No segundo momento, trabalharemos com a população de pessoas portadoras que esteja recebendo atendimento em um hospital de referência e em uma Organização Não Governamental (ONG), na Região Metropolitana do Recife. Atualmente são oito os locais entre hospitais e núcleos de acompanhamento na prevenção oficialmente existentes. Quanto as ONGs, que também prestam atendimento relevante tanto na prevenção como na intervenção, temos o FÓRUM-AIDS, a ASAS, a GESTOS, dentre outras.

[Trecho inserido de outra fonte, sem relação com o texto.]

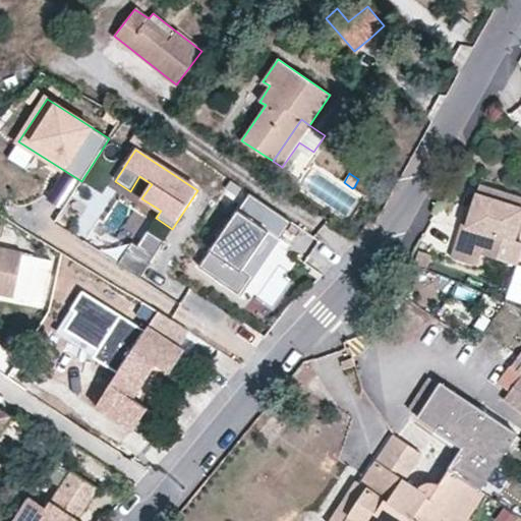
[(502,200),(504,192),(482,185),(479,193),(502,200)]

Para tanto, pretendemos proceder da seguinte forma: tomar uma amostra representativa do universo amostral total, segundo os critérios formais da metodologia da pesquisa científica; a partir da definição da amostra, fazer a análise de dados, usando as técnicas da análise qualitativa, através de entrevistas com perguntas abertas e semi-estruturadas. Para a análise dos dados, faremos o aporte nos teóricos que tratam dessa técnica, a exemplo de Haguette (1987), Miles e Huberman (1994).
Os conteúdos das entrevistas serão definidos de acordo com a categorização da população amostral, que será realizada em função de dois grupos fundamentais: grupo 1.soropositivos assintomáticos, e grupo 2. Portadores da doença. Esta população será composta por pessoas jovens e adultas, de ambos os sexos.
As entrevistas terão um universo de conteúdo que buscará investigar as experiências de vida das pessoas portadoras antes e depois do diagnóstico médico, no intento de identificar suas instâncias identitárias nesses dois contextos de forma comparativa.
CONCLUSÃO
Este Projeto será desenvolvido como a ferramenta instruemntal para a coleta de dados no campo empírico, que serão duas ONGs, previamente escolhidas. Essas ONGs funcionarão como um conselho de ética na pesquisa, visto que os recursos metodológicos que serão usados, deverão estar em consonância com a realidade de vida da população alvo da pesquisa, que são pessoas portadoras de vírus HIV/Aids. Em princípio disponibilizaresmo o Projeto para que os sociólogs e coordenadores analisem todo o texto e os procedimentos metodológicos, como: questionário de entrevistas e outros procedimentos para tratar com o público que será entrevistado. O tempo da pesquisa será aproximadamente de dois meses, sendo que antes de começar a pesquisa faremos o pré-teste, a partir do qual estaremos corrigindo o texto do questionário. Esse pré-teste constará de entrevistar duas pessoas para apreender se o quetionária corresponde ao que se está querendo analisar.
Por fim, os dados coletados serão analisados, nos modes da análise qualitativa e também do material bibliográfico que será utilizado como a fonte literaria e teórica onde se encontrará as explicações que nos daram condições de saber se as nossas hipótese e variáveis estão certas ou erradas.